In what seems to be happening more often, the Justice Department announced in December that bank, mail, and wire fraud charges had been brought against a debt collection agency owner by the U.S. Attorney’s Office in Minneapolis. This particular agency has had a number of legal troubles for years.
According to the U.S. Attorney’s Office, Kehmall Jokhoo was charged with 10 counts of aggravated identity theft, 11 counts of bank fraud, 3 counts of wire fraud, and 9 counts of mail fraud. There is also one count of false impersonation stemming from the alleged impersonation of a U.S. employee.
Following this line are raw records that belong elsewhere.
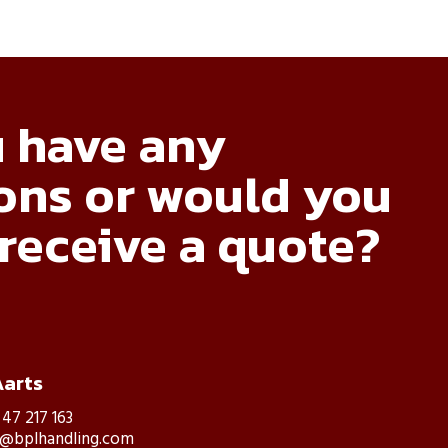
 have any
ons or would you
 receive a quote?
Aarts
 47 217 163
s@bplhandling.com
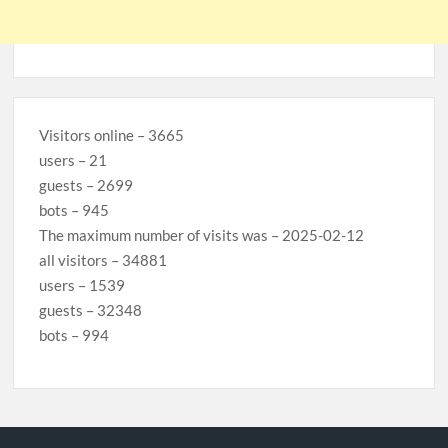
Visitors online – 3665
users – 21
guests – 2699
bots – 945
The maximum number of visits was – 2025-02-12
all visitors – 34881
users – 1539
guests – 32348
bots – 994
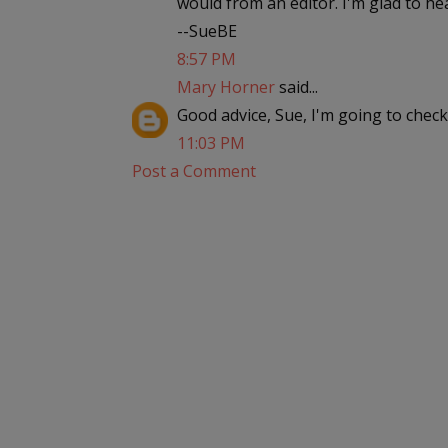
would from an editor. I'm glad to he
--SueBE
8:57 PM
Mary Horner
said...
Good advice, Sue, I'm going to check 
11:03 PM
Post a Comment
According to the complaint, Jokhoo allegedly concocted a scheme that involved fraudulently obtaining money from financial institutions and individuals.
From 2002 until 2008, Jokhoo was registered as a Minnesota debt collector. He was the founder, owner, and the only employee of First Financial Services Inc. This Minnesota collection agency license was held until November 2009, which the Minnesota Department of Commerce revoked.
In 2011, Minnesota would fine the company and Jokhoo $100,000 for violating the Fair Debt Collection Practices Act. After the debt collection license was revoked, Jokhoo allegedly started operating a scam debt collection agency.
The indictment states that Jokhoo utilized a number of debt collector resources to obtain information about individuals. This information included their social security numbers, birthdays, financial information, and much more. The information was then used to communicate with the individuals and with financial institutions. Jokhoo would tell the individuals that they owed him a past due debt. He would allegedly make threats, call at strange hours of the day, and would even contact the employers and families of the victims in order to secure payments. The indictment also says that Jokhoo would impersonate the victims when communicating with their financial institutions. When doing this, he would request that the institution issue a check to First Financial. In one instance, he allegedly used the identity of another individual to fill out an online application with a peer-to-peer lending company to try and obtain money from investors.
If Jokhoo is convicted, he could face up to 30 years in prison for each count of bank, mail, and wire fraud. Furthermore, he faces up to two years in prison for the identity theft charges and up to three years for falsely impersonating an employee of the United States.